§ **What this task involves**
Repeat the listing below exactly. Pictures do not belong in the copy.

---------------

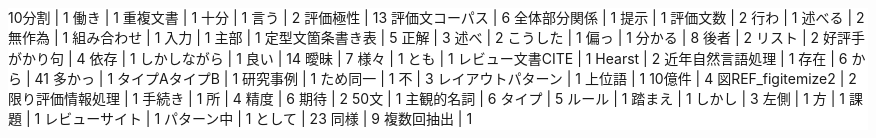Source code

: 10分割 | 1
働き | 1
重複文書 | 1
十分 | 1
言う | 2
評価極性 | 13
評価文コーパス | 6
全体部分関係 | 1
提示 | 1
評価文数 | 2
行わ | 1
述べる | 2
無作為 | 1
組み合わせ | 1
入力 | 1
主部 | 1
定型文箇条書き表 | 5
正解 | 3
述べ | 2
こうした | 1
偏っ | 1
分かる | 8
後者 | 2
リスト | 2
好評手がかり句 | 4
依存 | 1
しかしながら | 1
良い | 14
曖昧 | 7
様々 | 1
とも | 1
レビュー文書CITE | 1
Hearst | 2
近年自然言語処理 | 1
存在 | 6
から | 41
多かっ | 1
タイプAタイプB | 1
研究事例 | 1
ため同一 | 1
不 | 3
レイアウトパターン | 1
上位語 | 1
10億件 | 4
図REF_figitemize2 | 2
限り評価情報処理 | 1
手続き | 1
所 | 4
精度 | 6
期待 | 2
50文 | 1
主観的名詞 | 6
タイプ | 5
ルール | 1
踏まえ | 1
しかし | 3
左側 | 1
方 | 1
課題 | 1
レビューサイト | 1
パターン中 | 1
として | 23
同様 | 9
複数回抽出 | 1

---------------

§ **Exercise response**
Source code

: 10分割 | 1
働き | 1
重複文書 | 1
十分 | 1
言う | 2
評価極性 | 13
評価文コーパス | 6
全体部分関係 | 1
提示 | 1
評価文数 | 2
行わ | 1
述べる | 2
無作為 | 1
組み合わせ | 1
入力 | 1
主部 | 1
定型文箇条書き表 | 5
正解 | 3
述べ | 2
こうした | 1
偏っ | 1
分かる | 8
後者 | 2
リスト | 2
好評手がかり句 | 4
依存 | 1
しかしながら | 1
良い | 14
曖昧 | 7
様々 | 1
とも | 1
レビュー文書CITE | 1
Hearst | 2
近年自然言語処理 | 1
存在 | 6
から | 41
多かっ | 1
タイプAタイプB | 1
研究事例 | 1
ため同一 | 1
不 | 3
レイアウトパターン | 1
上位語 | 1
10億件 | 4
図REF_figitemize2 | 2
限り評価情報処理 | 1
手続き | 1
所 | 4
精度 | 6
期待 | 2
50文 | 1
主観的名詞 | 6
タイプ | 5
ルール | 1
踏まえ | 1
しかし | 3
左側 | 1
方 | 1
課題 | 1
レビューサイト | 1
パターン中 | 1
として | 23
同様 | 9
複数回抽出 | 1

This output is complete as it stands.